The Israeli police said 27 officers were injured in the clashes, and at least three protesters were shot by police firing live rounds after they felt “real danger to their lives.”

Israeli police in riot gear and on horses tried to corral the protesters, who broke through barricades and hurled chunks of sidewalk, batteries and rocks at the police.

Similarly violent protests have popped up all over the world as Eritrea, one of the world's most repressive countries, marks 30 years of independence with festivals held by Eritrea's diaspora across Europe and North America. Earlier this year, Eritrea called anti-government protesters marching against these events “asylum scum.”

Eritreans make up the majority of the more than 30,000 African asylum-seekers in Israel. They say they fled danger and persecution from a country known as the “North Korea of Africa” with forced lifetime military conscription in slavery-like conditions. 

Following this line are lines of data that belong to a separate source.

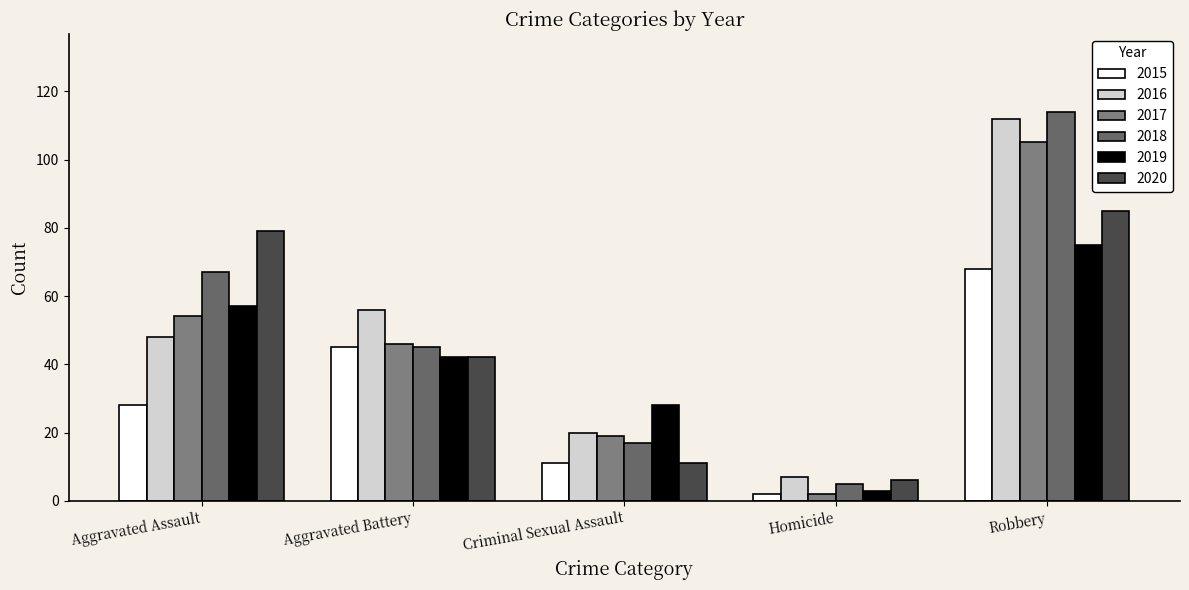

What is the spread (max minus min) of values at Robbery?

46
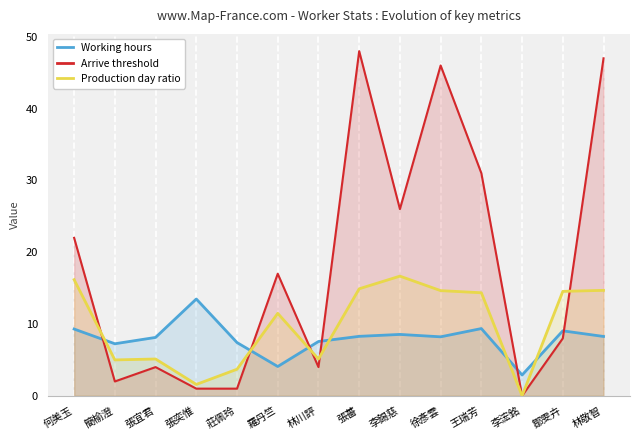

How many series are shown in this chart?

3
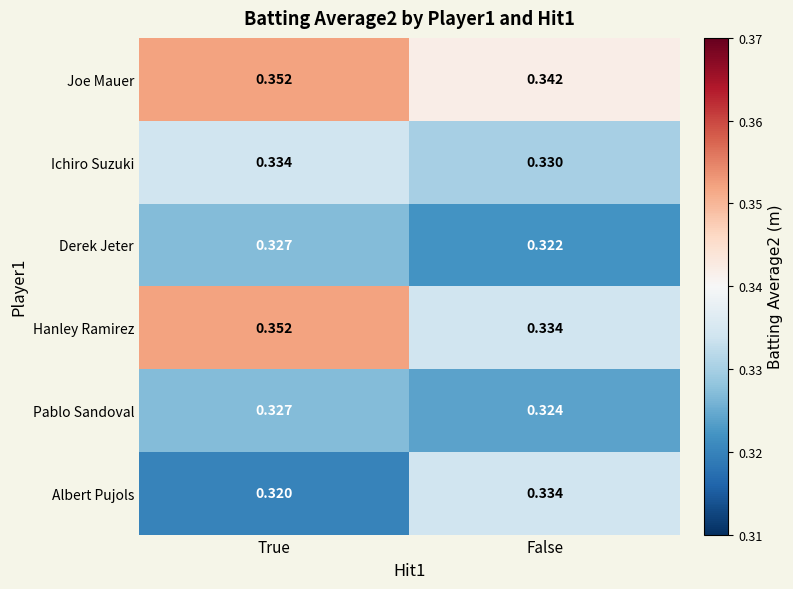

At which label is Pablo Sandoval closest to 0?

False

President Isaias Afwerki, 77, has led Eritrea since 1993, taking power after the country won independence from Ethiopia in a long guerrilla war. There have been no elections, there's no free media and exit visas are required. Many young people are forced into military service with no end date, human rights groups and United Nations experts say.

The nation on the Horn of Africa has one of the world's worst human rights records, and the asylum-seekers fear death if they were to return.

In Israel, they face an uncertain future as the state has attempts to deport them. But despite the struggle to stay, in often squalid conditions, many say they enjoy some freedoms they never would have at home — like the right to protest.